→ **What the task requires**
Substitute "camera" for every "pose" in the lines between the one holding "pose: elev=223.3 azim=166.7" and the one holding "Dot at: (236, 311)", inclusive. Write those lines out again, changing nothing else.
— BEGIN Given records —
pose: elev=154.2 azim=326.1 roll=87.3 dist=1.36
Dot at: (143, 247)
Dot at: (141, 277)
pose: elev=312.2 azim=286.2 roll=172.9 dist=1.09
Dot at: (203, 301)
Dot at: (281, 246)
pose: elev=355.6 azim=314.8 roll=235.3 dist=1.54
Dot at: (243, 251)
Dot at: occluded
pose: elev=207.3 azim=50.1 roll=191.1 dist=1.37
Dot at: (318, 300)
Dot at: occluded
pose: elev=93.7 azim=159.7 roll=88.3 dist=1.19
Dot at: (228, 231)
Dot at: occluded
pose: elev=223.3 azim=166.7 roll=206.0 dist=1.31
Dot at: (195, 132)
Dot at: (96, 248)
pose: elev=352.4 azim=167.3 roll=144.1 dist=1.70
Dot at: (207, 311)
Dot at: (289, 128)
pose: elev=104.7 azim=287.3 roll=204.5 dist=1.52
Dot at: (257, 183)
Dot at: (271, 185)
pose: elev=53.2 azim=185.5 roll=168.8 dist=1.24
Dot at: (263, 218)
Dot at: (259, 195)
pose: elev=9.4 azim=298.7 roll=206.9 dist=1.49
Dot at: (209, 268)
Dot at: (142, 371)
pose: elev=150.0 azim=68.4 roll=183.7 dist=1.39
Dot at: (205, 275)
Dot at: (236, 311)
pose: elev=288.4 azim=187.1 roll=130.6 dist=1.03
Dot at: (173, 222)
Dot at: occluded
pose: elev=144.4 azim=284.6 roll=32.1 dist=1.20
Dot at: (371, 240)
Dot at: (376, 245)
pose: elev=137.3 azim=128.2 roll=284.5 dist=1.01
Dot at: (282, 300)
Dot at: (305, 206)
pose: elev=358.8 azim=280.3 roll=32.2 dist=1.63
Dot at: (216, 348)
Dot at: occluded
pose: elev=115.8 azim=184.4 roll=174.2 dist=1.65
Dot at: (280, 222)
— END Given records —
→ **Full response**
camera: elev=223.3 azim=166.7 roll=206.0 dist=1.31
Dot at: (195, 132)
Dot at: (96, 248)
camera: elev=352.4 azim=167.3 roll=144.1 dist=1.70
Dot at: (207, 311)
Dot at: (289, 128)
camera: elev=104.7 azim=287.3 roll=204.5 dist=1.52
Dot at: (257, 183)
Dot at: (271, 185)
camera: elev=53.2 azim=185.5 roll=168.8 dist=1.24
Dot at: (263, 218)
Dot at: (259, 195)
camera: elev=9.4 azim=298.7 roll=206.9 dist=1.49
Dot at: (209, 268)
Dot at: (142, 371)
camera: elev=150.0 azim=68.4 roll=183.7 dist=1.39
Dot at: (205, 275)
Dot at: (236, 311)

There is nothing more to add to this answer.